L'Italia tira il fiato nella gara per il primato nel tessile-abbigliamento. Da tempo si è arresa allo strapotere della Cina nei volumi prodotti e nelle vendite, ma la Penisola è riuscita a mantenere la leadership nell'alta qualità, su cui l'industria italiana concentra ormai quasi tutti gli sforzi.
Negli ultimi vent'anni l'equilibrio nella moda è stato stravolto. L'epicentro del terremoto è la Cina che ha più che quadruplicato la propria quota nelle esportazioni mondiali di abbigliamento, passando dal 4% del 1980 al 18,1% del 2000. Il peso dell'Italia, invece, si è quasi dimezzato: nell'80 era dell'11,3%, adesso è di appena il 6,6%, nonostante l'aumento di fatturato. In classifica, la penisola rimane al secondo posto. Nel tessile il sistema è stato meno violento. La Penisola è tornata ai livelli di venti anni fa: la quota sul commercio internazionale è del 7,6%, proprio come nel 1980, dopo un picco del 9,1% raggiunto nel #90.

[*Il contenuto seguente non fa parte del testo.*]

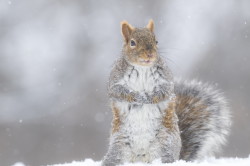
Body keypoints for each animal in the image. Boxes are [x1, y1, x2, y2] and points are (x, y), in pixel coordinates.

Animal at [101, 19, 230, 166]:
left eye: (156, 41)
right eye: (132, 43)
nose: (150, 54)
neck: (142, 68)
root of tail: (141, 159)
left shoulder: (166, 81)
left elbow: (164, 91)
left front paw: (149, 98)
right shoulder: (115, 80)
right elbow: (118, 91)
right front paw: (137, 96)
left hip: (165, 145)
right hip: (118, 147)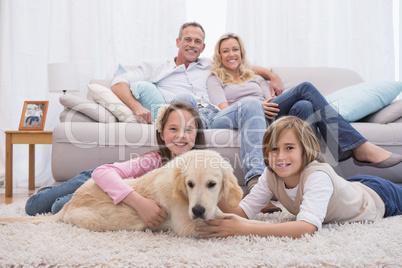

La retromarcia è costata il primato, naturalmente a favore della Cina, che oggi rappresenta circa un decimo dell'export mondiale, il doppio di Venti anni fa, e guida la classifica davanti alla Corea del Sud (8,1%). Per l'Italia l'export nel 2000 è stato di quasi 12 miliardi di dollari, contro i 16,1 della Cina. La distanza aumenta nelle quantità, visto che i volumi della produzione cinese sono immensamente maggiori ma hanno un valore medio più basso.
Dall'altra parte del mondo la crescita è inarrestabile e solo la crisi del Far East ha tagliato le gambe a qualcuno: in un panorama di crescita spicca il crollo della Corea del Sud, che ha visto scendere la sua quota dal 7,3 al 2,5% nell'abbigliamento, anche se è raddoppiata quella del tessile. In controtendenza anche il Giappone: l'export giapponese di filati e tessuti vale il 4,5% del commercio mondiale, contro il 9,3% dell'80.